Start of Data under study
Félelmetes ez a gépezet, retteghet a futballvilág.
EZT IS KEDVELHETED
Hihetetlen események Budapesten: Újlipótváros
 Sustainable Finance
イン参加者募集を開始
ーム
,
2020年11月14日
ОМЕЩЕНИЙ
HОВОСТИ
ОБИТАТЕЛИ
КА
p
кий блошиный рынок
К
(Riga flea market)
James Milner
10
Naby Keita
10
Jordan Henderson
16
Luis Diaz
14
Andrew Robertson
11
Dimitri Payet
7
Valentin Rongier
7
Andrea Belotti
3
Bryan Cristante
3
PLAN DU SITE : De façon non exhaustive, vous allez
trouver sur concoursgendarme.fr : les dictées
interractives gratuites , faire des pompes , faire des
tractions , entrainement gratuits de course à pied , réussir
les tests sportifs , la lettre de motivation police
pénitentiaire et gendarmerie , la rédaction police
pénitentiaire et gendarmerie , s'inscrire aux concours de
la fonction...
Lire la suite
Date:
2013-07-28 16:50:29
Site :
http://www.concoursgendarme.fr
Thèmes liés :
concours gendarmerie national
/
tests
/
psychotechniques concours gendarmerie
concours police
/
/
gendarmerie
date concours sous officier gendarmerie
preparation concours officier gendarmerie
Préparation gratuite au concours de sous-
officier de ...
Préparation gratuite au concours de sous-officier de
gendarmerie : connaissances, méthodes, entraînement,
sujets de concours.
End of Data under study
What you should do
All the data above should be restated in full, exactly.

Output for this exercise
Félelmetes ez a gépezet, retteghet a futballvilág.
EZT IS KEDVELHETED
Hihetetlen események Budapesten: Újlipótváros
 Sustainable Finance
イン参加者募集を開始
ーム
,
2020年11月14日
ОМЕЩЕНИЙ
HОВОСТИ
ОБИТАТЕЛИ
КА
p
кий блошиный рынок
К
(Riga flea market)
James Milner
10
Naby Keita
10
Jordan Henderson
16
Luis Diaz
14
Andrew Robertson
11
Dimitri Payet
7
Valentin Rongier
7
Andrea Belotti
3
Bryan Cristante
3
PLAN DU SITE : De façon non exhaustive, vous allez
trouver sur concoursgendarme.fr : les dictées
interractives gratuites , faire des pompes , faire des
tractions , entrainement gratuits de course à pied , réussir
les tests sportifs , la lettre de motivation police
pénitentiaire et gendarmerie , la rédaction police
pénitentiaire et gendarmerie , s'inscrire aux concours de
la fonction...
Lire la suite
Date:
2013-07-28 16:50:29
Site :
http://www.concoursgendarme.fr
Thèmes liés :
concours gendarmerie national
/
tests
/
psychotechniques concours gendarmerie
concours police
/
/
gendarmerie
date concours sous officier gendarmerie
preparation concours officier gendarmerie
Préparation gratuite au concours de sous-
officier de ...
Préparation gratuite au concours de sous-officier de
gendarmerie : connaissances, méthodes, entraînement,
sujets de concours.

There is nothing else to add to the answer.